Extracted text:
==========

Claude 3.5 Sonnect Artifact System Prompt

#ai #hack

Leaked prompt

My takeaways:

  1. The system prompt itself is agentic (goals + constraints + instructions). This is a maturing pattern for effective prompting.
  2. XML as promising AI native data format. Note that Claude is biased to output XML. Their prompts are not portable to gpt-4o which is biased to output JSON.
  3. Claude can execute JavaScript in a browser environment (validating our same approach in Knowledge Studio) but cannot execute python code like GPT. Claude's JavaScript code can access any libraries packaged for browser use, typically hosted on a public CDN. Simon Willison's demo accessed pdf.js, and impressively, loaded that 3rd party library via a web worker.
  4. Artifact can be repurposed as the human-read/writable long-term memory for an agent.
  5. Artifact can be explicitly addressed (validating Knowledge Studio's approach to addressing environment objects)
  6. Prompt trick Here are some examples of correct usage of artifacts by other AI assistants: I wonder if it mentions other AI assistants to avoid Claude over-indexing on the example.
  7. A well documented ui library with good developer API is enough for AI code generation. Claude uses https://ui.shadcn.com/
  8. The underlying cognitive architecture is still ReAct. <antThinking> is the equivalent of GPT's Reason: in ReAct.

To circumvent the limitation on what's javasript library is packaged for browser use, I found https://esm.sh/ to be a promising solution. You can:

Based on this idea, I created esplay to run any TypeScript/TSX code in the browser, allowing module import for arbitrary npm packages. And with that, my side project iter received the artifact upgrade!

==========

Extracted material:
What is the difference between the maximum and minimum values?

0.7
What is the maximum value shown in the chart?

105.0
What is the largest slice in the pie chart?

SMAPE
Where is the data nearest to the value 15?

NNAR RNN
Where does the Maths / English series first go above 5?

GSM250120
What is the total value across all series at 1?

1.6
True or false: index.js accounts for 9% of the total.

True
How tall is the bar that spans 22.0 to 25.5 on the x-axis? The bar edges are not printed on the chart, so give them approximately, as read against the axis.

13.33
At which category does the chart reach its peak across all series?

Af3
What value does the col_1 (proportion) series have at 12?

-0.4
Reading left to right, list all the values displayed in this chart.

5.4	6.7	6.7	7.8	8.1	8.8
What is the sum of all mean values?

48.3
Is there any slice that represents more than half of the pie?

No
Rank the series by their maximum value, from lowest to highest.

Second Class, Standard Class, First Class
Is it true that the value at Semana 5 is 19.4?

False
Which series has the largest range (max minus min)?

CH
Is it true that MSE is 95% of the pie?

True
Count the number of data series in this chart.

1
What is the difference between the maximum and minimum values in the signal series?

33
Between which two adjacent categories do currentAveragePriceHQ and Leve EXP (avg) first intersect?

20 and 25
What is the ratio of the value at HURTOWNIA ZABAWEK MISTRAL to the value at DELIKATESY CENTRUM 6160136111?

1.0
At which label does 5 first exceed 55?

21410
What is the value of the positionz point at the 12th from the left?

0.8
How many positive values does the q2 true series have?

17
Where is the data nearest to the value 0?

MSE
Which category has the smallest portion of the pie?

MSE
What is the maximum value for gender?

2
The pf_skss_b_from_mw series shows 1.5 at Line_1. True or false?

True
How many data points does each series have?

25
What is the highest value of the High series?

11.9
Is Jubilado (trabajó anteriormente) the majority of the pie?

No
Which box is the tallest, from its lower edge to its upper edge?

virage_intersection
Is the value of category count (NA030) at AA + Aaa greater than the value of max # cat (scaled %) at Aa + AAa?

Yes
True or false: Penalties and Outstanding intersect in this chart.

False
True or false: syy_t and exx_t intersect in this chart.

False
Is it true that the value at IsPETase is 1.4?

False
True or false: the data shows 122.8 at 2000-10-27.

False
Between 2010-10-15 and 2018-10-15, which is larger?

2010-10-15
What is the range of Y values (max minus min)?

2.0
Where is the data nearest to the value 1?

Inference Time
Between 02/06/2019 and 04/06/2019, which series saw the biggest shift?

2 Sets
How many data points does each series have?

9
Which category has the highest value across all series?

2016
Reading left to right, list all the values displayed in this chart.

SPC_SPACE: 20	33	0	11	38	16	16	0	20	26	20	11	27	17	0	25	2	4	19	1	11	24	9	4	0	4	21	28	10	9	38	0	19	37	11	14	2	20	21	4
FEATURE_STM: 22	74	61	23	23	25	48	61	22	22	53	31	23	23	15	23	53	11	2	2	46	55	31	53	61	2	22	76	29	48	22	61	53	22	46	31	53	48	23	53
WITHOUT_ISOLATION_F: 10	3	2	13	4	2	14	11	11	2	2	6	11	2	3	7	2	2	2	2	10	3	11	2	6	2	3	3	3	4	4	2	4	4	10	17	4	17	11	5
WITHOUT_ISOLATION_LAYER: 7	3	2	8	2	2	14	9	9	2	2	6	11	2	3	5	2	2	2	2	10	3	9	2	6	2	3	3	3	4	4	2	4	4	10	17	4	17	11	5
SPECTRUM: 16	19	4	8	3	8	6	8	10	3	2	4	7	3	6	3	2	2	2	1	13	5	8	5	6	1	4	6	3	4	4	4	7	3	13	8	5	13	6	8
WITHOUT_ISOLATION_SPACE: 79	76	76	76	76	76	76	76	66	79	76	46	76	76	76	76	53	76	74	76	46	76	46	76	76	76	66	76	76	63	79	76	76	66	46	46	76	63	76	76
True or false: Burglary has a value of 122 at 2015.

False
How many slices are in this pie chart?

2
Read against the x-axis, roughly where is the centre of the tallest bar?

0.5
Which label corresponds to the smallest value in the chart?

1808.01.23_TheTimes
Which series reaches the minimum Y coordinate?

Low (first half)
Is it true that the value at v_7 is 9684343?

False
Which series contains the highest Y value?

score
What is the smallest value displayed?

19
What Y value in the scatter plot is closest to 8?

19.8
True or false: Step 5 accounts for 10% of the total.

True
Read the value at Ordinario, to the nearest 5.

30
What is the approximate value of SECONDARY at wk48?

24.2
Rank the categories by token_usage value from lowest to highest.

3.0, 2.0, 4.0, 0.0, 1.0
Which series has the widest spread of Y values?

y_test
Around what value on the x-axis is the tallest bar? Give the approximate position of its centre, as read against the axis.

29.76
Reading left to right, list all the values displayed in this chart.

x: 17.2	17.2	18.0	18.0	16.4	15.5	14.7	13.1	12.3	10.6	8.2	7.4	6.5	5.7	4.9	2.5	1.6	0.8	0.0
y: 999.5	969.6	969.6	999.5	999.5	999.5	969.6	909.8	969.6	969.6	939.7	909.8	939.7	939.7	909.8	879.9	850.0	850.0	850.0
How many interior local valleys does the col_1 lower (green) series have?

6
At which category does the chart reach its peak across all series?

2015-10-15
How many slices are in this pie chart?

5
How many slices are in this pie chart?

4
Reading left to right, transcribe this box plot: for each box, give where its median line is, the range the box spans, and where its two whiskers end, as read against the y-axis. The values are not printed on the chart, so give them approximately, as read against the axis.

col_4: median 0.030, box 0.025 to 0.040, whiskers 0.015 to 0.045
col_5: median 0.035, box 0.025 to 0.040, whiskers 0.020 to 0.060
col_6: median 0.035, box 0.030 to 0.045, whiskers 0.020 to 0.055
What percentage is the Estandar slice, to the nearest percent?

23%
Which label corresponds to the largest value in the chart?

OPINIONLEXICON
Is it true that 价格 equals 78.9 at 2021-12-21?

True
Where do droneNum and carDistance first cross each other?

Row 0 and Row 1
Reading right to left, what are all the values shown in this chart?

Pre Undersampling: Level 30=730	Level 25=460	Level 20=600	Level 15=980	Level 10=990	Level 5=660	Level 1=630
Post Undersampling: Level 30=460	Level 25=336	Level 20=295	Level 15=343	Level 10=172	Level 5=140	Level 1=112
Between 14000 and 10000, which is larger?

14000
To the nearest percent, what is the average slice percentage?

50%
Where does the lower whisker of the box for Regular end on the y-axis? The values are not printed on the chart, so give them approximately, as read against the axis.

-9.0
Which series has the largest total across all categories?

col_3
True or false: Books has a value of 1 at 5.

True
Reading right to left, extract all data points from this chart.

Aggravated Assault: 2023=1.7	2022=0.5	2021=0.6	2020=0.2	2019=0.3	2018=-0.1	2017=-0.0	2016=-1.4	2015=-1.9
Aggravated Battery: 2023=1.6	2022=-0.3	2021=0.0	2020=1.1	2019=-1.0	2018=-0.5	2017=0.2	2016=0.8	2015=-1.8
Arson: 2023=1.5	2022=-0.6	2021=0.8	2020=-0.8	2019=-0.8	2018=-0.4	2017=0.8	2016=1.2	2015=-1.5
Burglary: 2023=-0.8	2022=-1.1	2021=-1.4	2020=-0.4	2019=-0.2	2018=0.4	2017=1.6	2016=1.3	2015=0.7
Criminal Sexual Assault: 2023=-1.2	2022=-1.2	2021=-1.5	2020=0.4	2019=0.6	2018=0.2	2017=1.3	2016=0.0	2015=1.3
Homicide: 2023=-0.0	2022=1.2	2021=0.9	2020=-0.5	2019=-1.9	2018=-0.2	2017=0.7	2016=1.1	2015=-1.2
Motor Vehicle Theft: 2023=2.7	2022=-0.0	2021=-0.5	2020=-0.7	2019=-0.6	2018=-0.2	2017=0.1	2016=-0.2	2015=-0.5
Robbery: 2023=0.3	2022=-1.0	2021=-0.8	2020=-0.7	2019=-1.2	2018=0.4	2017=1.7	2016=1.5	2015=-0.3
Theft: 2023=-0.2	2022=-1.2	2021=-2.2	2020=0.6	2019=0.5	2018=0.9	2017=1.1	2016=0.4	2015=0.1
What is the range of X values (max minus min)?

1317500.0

==========

Exercise instructions: Copy out the notes on the leaked system prompt, starting at the words "Claude 3.5 Sonnect" and stopping after "for effective prompting.", and switch "agentic" to "autonomous".

Solved exercise:
Claude 3.5 Sonnect Artifact System Prompt

#ai #hack

Leaked prompt

My takeaways:

  1. The system prompt itself is autonomous (goals + constraints + instructions). This is a maturing pattern for effective prompting.